Would I just refer to my new h(x) as g(x), im having trouble labeling the two as separate functions.
Also would I say that h(x)=g(x) do I need to explain why?

thank u!!!

 

[Steven G]

I hope that it is clear that you just can't have two different h(x)'s.

Now if x is not 0, then h(x) =[MATH]2+\sqrt{4-x^2}[/MATH]
[MATH]\lim_{x->0^-}h(x) =\lim_{x->0^-}(2+\sqrt{4-x^2}) =4 [/MATH] and [MATH]\lim_{x->0^+}h(x) =\lim_{x->0+}(2+\sqrt{4-x^2}) =4[/math]
So we showed that the two limits exists (since they equal real numbers) and that they are equal to one another (they both equaled 4).

The last step is to show that h(0) = 4. It does because we defined h(0) =4!!

Note that I never introduced new functions or at least I never named them.

 

[Steven G]

Would you be able to view my most recent reply to Jomo?
Would I just refer to my new h(x) as g(x), im having trouble labeling the two as separate functions.
Also would I say that h(x)=g(x) do I need to explain why?

thank u!!!

Do not define a new function!
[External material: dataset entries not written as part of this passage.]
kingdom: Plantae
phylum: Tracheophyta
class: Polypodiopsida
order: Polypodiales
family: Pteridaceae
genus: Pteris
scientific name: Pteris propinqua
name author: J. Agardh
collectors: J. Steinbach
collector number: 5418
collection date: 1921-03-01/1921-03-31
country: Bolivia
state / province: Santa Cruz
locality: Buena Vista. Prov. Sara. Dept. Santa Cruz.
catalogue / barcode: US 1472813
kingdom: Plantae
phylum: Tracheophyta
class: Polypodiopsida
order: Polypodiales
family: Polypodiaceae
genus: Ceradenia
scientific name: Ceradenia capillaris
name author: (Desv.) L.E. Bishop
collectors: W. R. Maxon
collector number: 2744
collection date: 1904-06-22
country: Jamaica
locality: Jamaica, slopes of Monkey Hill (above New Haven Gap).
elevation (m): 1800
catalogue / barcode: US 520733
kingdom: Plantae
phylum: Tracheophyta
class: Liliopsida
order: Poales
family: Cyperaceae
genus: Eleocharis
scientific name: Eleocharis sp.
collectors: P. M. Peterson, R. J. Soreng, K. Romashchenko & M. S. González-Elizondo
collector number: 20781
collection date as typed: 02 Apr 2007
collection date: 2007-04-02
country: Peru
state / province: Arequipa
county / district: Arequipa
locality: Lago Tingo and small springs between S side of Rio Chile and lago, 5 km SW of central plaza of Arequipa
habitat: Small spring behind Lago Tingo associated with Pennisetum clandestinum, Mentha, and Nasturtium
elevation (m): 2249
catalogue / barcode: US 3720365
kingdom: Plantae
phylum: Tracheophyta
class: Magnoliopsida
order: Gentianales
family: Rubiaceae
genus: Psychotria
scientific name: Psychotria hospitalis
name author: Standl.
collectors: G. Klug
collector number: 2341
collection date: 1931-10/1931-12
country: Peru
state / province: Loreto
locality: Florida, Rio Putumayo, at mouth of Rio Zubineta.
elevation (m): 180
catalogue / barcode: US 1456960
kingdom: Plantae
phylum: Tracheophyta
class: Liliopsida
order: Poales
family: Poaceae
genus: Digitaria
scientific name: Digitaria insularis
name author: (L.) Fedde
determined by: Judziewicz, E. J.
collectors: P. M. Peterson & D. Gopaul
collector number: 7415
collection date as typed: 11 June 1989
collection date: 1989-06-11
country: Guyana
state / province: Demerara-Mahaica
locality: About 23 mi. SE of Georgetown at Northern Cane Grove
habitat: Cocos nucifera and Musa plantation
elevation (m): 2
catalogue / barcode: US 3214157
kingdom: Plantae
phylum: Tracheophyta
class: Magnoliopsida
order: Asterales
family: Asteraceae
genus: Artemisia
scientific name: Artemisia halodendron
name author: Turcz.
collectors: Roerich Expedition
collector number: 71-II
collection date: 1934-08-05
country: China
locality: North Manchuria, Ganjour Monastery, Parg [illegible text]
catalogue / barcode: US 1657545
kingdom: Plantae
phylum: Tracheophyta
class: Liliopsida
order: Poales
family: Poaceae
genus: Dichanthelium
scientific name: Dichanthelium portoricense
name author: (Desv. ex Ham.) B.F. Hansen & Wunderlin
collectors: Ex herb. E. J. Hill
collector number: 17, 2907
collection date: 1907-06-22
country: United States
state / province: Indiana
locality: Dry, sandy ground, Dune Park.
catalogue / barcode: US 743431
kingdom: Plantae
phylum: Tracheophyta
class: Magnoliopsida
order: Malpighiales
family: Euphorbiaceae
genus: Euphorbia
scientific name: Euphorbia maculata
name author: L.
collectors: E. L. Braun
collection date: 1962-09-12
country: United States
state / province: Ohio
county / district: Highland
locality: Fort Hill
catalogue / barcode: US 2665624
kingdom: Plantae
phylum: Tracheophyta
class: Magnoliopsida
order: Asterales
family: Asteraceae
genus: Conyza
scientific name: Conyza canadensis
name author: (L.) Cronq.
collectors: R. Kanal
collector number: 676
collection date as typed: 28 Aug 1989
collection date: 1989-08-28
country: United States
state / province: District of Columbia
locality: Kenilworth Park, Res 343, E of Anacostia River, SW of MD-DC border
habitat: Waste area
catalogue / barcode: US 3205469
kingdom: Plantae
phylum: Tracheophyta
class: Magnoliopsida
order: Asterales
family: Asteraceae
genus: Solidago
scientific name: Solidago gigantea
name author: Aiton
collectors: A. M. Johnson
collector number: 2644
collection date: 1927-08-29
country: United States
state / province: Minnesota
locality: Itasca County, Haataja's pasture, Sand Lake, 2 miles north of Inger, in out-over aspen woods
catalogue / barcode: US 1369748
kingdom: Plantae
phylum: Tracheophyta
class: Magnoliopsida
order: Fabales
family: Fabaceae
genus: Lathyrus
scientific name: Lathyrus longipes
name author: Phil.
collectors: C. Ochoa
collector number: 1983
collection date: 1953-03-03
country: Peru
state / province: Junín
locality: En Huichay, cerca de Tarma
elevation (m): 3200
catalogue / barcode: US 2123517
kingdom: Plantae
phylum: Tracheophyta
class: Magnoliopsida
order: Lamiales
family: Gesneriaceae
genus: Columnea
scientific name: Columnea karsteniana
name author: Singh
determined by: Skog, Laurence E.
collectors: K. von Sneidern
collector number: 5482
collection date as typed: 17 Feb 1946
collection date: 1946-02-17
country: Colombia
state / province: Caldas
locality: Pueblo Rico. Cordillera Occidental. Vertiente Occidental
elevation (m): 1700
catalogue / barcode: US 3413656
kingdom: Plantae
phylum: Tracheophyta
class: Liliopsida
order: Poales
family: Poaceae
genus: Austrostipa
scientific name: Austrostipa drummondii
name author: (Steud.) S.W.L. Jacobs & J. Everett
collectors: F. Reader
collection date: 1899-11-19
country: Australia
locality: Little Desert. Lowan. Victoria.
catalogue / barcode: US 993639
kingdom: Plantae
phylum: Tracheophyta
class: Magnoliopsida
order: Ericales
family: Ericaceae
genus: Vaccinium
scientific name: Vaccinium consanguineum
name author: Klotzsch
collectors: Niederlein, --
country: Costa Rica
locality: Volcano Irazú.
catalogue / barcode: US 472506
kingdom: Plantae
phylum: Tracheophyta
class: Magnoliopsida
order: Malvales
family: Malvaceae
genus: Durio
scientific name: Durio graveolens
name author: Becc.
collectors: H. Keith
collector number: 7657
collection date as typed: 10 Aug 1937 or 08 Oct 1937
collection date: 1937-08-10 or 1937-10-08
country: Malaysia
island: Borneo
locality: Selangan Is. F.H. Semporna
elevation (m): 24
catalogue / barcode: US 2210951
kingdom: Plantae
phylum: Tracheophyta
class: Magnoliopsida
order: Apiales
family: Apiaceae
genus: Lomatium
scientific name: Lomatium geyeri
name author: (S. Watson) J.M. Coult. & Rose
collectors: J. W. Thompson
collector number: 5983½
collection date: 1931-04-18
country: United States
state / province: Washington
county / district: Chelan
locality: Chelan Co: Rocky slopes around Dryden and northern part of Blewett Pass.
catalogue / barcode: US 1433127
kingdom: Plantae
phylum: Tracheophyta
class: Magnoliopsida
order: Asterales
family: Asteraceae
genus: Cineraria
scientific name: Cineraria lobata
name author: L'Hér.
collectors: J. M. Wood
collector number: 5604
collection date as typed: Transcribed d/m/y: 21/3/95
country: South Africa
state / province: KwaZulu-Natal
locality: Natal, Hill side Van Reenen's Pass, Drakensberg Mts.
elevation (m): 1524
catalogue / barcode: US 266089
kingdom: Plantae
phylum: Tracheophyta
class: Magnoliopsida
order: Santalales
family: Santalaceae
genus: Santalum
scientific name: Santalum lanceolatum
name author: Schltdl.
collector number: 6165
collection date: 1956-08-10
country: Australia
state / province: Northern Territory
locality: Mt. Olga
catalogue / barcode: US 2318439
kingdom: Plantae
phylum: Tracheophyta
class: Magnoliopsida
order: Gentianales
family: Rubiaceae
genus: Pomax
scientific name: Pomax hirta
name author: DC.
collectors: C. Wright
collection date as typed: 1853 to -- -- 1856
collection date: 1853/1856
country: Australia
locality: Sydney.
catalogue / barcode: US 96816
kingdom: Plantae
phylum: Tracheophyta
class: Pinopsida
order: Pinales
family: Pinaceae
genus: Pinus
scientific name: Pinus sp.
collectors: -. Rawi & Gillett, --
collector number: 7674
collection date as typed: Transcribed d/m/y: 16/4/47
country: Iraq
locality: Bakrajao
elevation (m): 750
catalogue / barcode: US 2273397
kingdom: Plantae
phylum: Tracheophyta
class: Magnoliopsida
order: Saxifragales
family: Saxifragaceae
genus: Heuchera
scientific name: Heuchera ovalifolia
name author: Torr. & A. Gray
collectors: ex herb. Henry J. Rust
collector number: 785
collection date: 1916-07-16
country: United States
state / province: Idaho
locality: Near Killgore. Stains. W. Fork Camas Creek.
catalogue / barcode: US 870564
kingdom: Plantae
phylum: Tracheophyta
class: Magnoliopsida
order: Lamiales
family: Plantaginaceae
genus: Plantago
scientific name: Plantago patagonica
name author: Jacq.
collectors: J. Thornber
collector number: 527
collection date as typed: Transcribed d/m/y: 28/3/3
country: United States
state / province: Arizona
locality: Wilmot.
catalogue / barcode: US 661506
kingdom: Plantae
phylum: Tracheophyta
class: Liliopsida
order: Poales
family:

If you do, then do NOT say that h(x) = g(x) unless they are equal EVERYWHERE!

 

[Steven G]

You have the correct answer but I feel that you were very sloppy at how you went about it.

In the h(x) that you were given, h(0) was undefined. The suddenly h(0) =4. That can't be!!! How can h(0) equal both 0 and 4??!!!!

Your new h(x) = the original h(x) at all points except at x=0.

What you needed to write was [MATH]\lim_{x->0}h(x) =\lim_{x->0}(2+\sqrt{4-x^2}) =4 [/MATH]

Meant to say How can h(0) equal both undefined and 4??!!!!

 

[avanm]

I hope that it is clear that you just can't have two different h(x)'s.

Now if x is not 0, then h(x) =[MATH]2+\sqrt{4-x^2}[/MATH]
[MATH]\lim_{x->0^-}h(x) =\lim_{x->0^-}(2+\sqrt{4-x^2}) =4 [/MATH] and [MATH]\lim_{x->0^+}h(x) =\lim_{x->0+}(2+\sqrt{4-x^2}) =4[/math]
So we showed that the two limits exists (since they equal real numbers) and that they are equal to one another (they both equaled 4).

The last step is to show that h(0) = 4. It does because we defined h(0) =4!!

Note that I never introduced new functions or at least I never named them.

Okay this makes sense now, im over complicating it in my brain haha! thank you so much you are incredibly helpful!